Ahí el supuesto control sucumbe en segundos ante un deseo, un
sueño, que jamás hubiéramos creído digno de nosotras y sin embargo
ahí está, sucediéndonos. Por eso la alianza de la cruz y de
la espada que sustenta los imperios se apoya en nuestra soledad,
en nuestra fragilidad, en nuestra necesidad de calor y aprobación,
en nuestra vanidad que nos hace necesitar sentirnos parte de
algo eterno y trascendente. Y ejerce su mayor control sobre
el área de la vida que es menos posible de ser controlada, y
que más nos asusta: nuestra sexualidad.

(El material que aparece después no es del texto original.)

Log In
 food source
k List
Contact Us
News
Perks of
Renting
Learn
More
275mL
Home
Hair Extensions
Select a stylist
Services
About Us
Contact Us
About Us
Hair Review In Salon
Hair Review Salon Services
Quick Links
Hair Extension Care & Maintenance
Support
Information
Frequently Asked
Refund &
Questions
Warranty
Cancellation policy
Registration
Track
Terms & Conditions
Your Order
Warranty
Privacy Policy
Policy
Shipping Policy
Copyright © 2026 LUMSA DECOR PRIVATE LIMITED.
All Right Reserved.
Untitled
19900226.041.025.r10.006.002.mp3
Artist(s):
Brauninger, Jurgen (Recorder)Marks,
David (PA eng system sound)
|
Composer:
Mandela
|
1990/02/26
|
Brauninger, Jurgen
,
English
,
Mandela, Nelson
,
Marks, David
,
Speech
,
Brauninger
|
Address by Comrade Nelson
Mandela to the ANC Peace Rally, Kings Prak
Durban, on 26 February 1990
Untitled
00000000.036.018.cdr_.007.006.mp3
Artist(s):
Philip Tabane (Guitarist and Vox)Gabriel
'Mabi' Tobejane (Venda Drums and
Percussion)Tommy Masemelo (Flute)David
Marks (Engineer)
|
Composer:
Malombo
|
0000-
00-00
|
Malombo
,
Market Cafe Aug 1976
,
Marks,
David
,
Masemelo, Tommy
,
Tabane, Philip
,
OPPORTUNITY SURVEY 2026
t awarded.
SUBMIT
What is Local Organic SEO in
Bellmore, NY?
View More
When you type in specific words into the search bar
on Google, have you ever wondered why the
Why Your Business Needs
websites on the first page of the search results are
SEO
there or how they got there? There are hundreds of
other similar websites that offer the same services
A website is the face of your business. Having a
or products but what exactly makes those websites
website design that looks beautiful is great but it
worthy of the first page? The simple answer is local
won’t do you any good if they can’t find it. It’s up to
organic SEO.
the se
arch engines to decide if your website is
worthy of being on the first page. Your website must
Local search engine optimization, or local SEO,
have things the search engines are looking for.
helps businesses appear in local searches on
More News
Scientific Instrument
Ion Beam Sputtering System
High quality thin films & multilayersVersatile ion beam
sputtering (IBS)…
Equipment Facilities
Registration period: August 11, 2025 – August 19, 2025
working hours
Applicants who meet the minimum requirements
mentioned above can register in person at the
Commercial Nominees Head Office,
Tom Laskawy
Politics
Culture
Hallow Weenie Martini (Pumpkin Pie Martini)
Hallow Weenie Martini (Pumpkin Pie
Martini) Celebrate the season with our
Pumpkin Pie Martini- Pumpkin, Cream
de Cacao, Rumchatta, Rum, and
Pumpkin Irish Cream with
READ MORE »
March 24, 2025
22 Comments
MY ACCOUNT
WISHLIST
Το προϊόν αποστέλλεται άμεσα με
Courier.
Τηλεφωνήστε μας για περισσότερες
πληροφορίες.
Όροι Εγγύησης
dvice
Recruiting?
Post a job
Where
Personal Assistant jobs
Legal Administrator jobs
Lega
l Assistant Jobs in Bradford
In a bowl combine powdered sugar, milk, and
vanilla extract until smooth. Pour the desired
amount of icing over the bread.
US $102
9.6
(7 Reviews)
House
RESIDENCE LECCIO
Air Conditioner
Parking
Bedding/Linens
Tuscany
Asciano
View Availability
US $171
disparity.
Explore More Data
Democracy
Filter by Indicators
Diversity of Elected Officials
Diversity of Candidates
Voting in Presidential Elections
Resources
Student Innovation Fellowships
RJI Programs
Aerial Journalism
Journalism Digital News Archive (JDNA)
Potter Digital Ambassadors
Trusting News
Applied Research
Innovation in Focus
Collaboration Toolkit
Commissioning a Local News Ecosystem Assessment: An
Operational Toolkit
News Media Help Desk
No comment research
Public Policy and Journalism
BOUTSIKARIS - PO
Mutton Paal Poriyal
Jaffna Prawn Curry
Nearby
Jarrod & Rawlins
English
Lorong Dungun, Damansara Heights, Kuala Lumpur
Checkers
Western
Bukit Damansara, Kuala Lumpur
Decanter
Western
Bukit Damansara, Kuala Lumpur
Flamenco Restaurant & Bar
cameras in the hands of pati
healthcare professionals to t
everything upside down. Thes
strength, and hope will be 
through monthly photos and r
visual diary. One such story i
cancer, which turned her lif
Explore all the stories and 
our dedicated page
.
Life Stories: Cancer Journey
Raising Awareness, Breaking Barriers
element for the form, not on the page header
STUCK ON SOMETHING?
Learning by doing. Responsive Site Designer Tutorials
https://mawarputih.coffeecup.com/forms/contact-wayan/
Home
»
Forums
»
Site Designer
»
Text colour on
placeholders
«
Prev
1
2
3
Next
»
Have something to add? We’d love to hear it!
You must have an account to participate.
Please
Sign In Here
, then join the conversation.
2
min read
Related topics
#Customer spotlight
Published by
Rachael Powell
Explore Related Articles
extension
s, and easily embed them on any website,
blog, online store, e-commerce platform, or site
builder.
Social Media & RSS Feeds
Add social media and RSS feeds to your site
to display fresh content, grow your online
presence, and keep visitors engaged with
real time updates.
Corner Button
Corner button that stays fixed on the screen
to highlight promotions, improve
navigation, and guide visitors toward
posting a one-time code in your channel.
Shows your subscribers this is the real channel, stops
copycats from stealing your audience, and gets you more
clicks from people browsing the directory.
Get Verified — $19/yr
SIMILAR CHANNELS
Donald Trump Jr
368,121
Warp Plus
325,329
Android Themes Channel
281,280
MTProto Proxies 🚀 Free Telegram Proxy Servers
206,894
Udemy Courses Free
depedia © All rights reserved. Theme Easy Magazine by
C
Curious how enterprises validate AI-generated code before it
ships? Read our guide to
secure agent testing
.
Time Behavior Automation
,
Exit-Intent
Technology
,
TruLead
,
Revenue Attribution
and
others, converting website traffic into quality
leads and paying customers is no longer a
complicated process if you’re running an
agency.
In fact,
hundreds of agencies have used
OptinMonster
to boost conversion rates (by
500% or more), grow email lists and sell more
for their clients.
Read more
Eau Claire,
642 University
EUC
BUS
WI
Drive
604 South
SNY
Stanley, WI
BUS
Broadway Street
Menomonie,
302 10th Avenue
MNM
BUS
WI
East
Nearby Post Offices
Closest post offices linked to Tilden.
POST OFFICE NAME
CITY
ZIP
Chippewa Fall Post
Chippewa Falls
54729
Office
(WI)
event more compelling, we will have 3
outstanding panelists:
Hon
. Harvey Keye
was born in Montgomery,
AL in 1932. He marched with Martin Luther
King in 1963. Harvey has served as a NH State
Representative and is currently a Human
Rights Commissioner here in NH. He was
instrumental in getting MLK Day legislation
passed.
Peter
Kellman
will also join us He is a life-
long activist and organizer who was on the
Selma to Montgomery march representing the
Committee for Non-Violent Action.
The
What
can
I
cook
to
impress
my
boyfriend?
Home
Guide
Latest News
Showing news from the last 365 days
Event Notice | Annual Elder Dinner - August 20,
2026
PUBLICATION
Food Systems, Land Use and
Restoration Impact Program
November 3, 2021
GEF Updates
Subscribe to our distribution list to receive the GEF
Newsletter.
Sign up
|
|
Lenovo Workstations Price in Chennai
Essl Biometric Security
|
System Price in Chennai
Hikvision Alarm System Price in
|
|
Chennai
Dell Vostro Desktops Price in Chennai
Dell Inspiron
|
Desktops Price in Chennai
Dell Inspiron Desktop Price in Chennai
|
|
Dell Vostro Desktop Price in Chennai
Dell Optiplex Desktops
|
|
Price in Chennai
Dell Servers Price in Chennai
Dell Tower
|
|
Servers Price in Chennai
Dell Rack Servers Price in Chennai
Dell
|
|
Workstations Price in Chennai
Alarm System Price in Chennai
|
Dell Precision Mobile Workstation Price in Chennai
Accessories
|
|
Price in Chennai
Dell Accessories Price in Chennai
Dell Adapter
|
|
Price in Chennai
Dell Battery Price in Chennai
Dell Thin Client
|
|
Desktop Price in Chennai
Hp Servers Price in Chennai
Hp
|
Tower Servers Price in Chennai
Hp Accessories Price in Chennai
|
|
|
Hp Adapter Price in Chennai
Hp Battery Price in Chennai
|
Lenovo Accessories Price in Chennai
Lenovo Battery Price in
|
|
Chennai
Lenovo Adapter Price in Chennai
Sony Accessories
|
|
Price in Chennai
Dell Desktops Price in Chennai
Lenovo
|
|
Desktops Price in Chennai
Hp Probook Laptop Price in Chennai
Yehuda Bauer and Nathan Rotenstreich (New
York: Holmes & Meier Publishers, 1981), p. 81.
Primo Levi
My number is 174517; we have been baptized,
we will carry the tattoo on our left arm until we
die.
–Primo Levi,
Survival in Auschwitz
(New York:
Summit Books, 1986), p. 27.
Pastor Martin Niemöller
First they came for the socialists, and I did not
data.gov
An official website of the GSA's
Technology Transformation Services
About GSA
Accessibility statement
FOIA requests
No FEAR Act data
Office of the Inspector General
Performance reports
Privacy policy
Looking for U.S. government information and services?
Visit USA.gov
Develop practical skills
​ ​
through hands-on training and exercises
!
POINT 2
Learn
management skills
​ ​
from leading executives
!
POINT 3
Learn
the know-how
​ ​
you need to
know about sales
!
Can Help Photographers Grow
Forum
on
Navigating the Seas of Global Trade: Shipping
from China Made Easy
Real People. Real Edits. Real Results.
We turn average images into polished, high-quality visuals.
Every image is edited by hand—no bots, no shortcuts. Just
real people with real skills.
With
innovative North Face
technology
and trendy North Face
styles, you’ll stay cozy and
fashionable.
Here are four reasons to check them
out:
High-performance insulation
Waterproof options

Y se lo agradecemos
a la cruz y a la espada obedeciendo, formando parte de sus instituciones,
creyendo que necesitamos instituciones que medien entre nosotras
y el caos de la vida, la incertidumbre y la muerte.
¿Es
posible atender a esos miedos y a esas necesidades de otras
formas? Sí. Es posible fundar la pertenencia a un lugar determinado
del planeta en valores que no sean militaristas ni imperiales
y que no necesiten de estados; que no dependan de dogmas y no
necesiten iglesias. En la textura del aire, las comidas, las
historias, los chistes que no necesitamos que nos traduzcan,
las canciones que nuestras madres cantaban y que sabemos de
memoria sin que nunca hayamos tenido que aprenderlas. Es posible
vivir una sexualidad que sea juego, comunicación, exploración,
respeto profundo por el propio cuerpo, sus ritmos, sus misterios,
sus deseos, y por el cuerpo de la otra mujer, del otro hombre,
de la otra persona transgénero, de la otras mujeres y los otros
hombres y las otras personas transgéneros que nos honran con
su entrega –por una noche, por unas cuantas veces o por toda
la vida.
Es
posible exigir una redefinición de la «moral pública» desde
las personas y las comunidades, juntándonos a discutir qué límites
queremos que existan para la conducta en los espacios públicos
que compartimos. Es posible crear movimientos como el Zapatista
que reivindica con mucha fuerza no una cultura, sino el derecho
a la existencia de variadas culturas; «un mundo en el que quepan
muchos mundos», como ellas y ellos dicen. Que no concibe la
cultura como algo estático sino que se ha atrevido a revisarla,
de tal manera que, por ejemplo, en las comunidades zapatistas
a las niñas ya no las raptan ni las casan por la fuerza a los
13 años porque las mujeres decidieron que quieren ser ellas
quienes decidan cuándo, cómo y con quién se van a casar. Que,
hasta donde yo sé, es el único movimiento social de América
Latina que no sólo habla de «hombres y mujeres», de «homosexuales
y lesbianas» sino que también habla de «transexuales». Y que
en el texto que sigue une, sin diluirlas, las resistencias sexuales,
étnicas, económicas y políticas:
«Nombremos
cualquier rincón del planeta y seamos perseguidos junto a homosexuales,
lesbianas y transexuales; resistamos con las mujeres al impuesto
destino de decoración idiota; resistamos con los jóvenes a la
máquina trituradora de inconformismos y rebeldías; resistamos
con obreros y campesinos a la sangría que, en la alquimia neoliberal,
convierte muerte en dólares; caminemos el paso de los indígenas
de América Latina y con sus pies hagamos el mundo redondo para
que ruede... Nombremos y miremos el mundo que no existe ahora,
pero que empezará a existir en nuestras palabras y en nuestras
miradas».
Muchas
gracias
ž
Presentada en el Foro Social Mundial en Mumbai, 2004.